Time to go back to the old fashioned telegraph and dispatch rider.


----------



## Mac_NZ (Feb 11, 2013)

C, can you change the thread title to "is anyone really surprised".

I have a cool story that involves a Pakistani, the UN and a goat.  Have I ever told you?


----------



## Chopstick (Feb 11, 2013)

Fuck Pakistan.


----------



## AWP (Feb 11, 2013)

It doesn't work because it is running SAP and SAP is one of the biggest scams in IT today.


----------



## Scotth (Feb 15, 2013)

Isn't the FBI still trying, after more the a decade, to make there system upgrade actually work?

The complexity of just incorporating all the languages into the UN's system would be a logistical nightmare much less the divergent missions and technology involved.


----------



## AWP (Feb 15, 2013)

Scotth said:


> Isn't the FBI still trying, after more the a decade, to make there system upgrade actually work?


 
I don't know about that but I wouldn't be surprised. It is the most complicated, bloated piece of middleware I've ever seen. In fairness, ERP software isn't going to be pretty, but SAP is needlessly complex. Their advertising juggernaut is rather impressive, but you'd think something coming from Germany would work.

In the case of my company, we have a website running Java sitting on top of SAP and it is painful. If I programmed SAP for a living I'd tell people I worked for Al Qaeda.

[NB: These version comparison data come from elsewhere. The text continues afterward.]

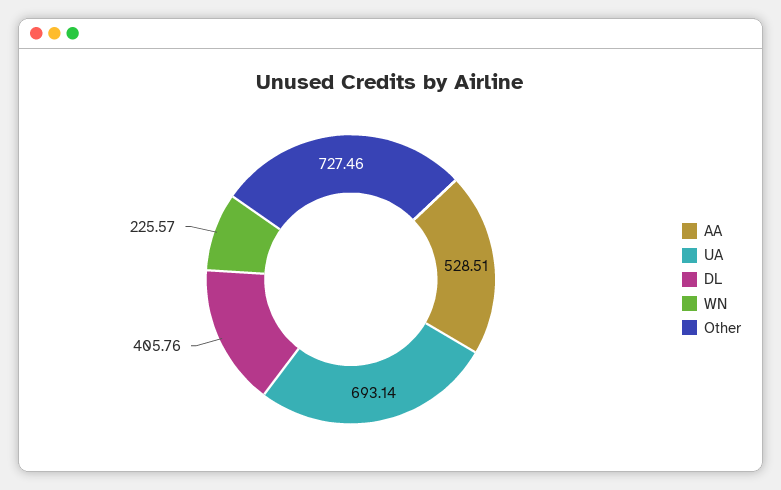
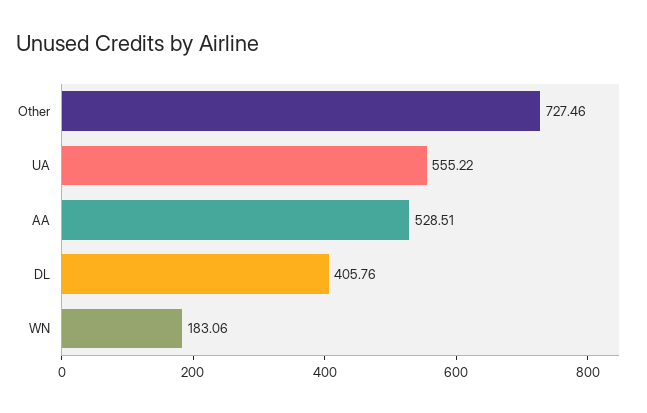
  {
    "AA": 528.51,
-   "UA": 693.14,
+   "UA": 555.22,
    "DL": 405.76,
-   "WN": 225.57,
+   "WN": 183.06,
    "Other": 727.46
  }

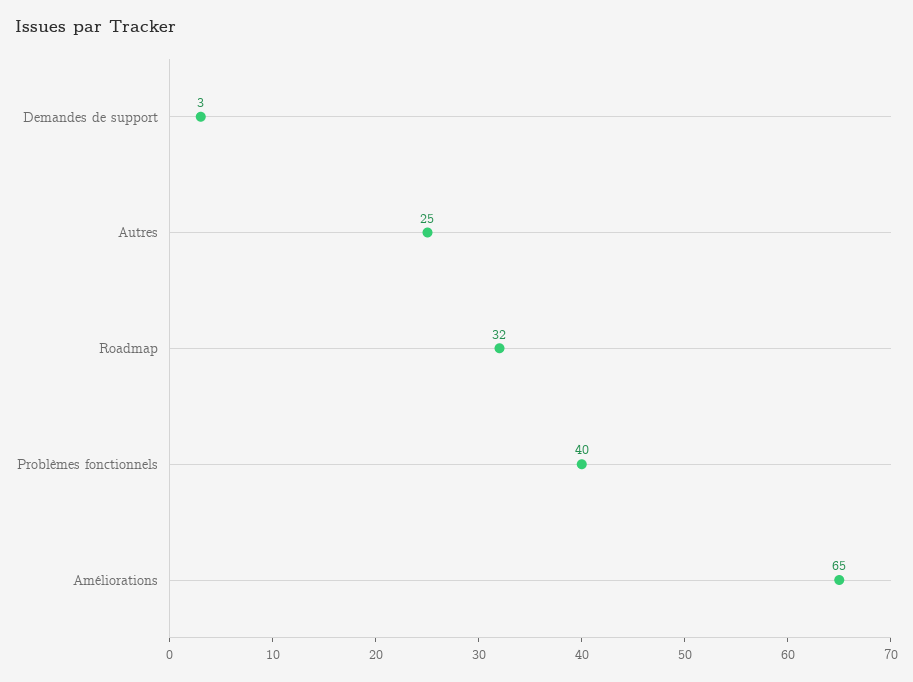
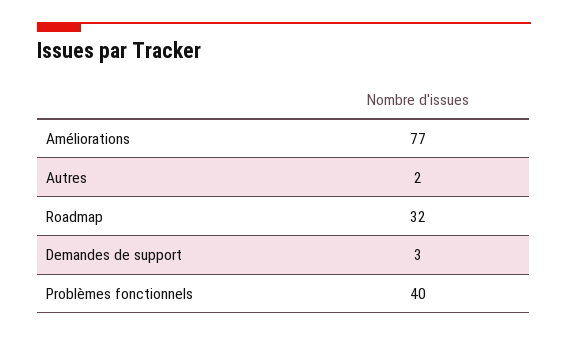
  {
    "Demandes de support": 3,
-   "Autres": 25,
+   "Autres": 2,
    "Roadmap": 32,
    "Problèmes fonctionnels": 40,
-   "Améliorations": 65
+   "Améliorations": 77
  }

SAP is junk, but the company has convinced Fortune 500 companies, a lot of them, to run their crap. SAP is the Scientology of the software world.


----------



## Scotth (Feb 15, 2013)

Freefalling said:


> I don't know about that but I wouldn't be surprised. It is the most complicated, bloated piece of middleware I've ever seen. In fairness, ERP software isn't going to be pretty, but SAP is needlessly complex. Their advertising juggernaut is rather impressive, but you'd think something coming from Germany would work.
> 
> In the case of my company, we have a website running Java sitting on top of SAP and it is painful. If I programmed SAP for a living I'd tell people I worked for Al Qaeda.
> 
> SAP is junk, but the company has convinced Fortune 500 companies, a lot of them, to run their crap. SAP is the Scientology of the software world.


 
I just checked on the FBI project and it did become operational in the middle of 2012.

I whole heartily agree with you about SAP.  You pay a fortune to have them develop it.  Never fear because the reaming they just gave you in development doesn't end there because now you get to pay huge yearly "maintenance" fee because you don't fully own or control the software they created.


----------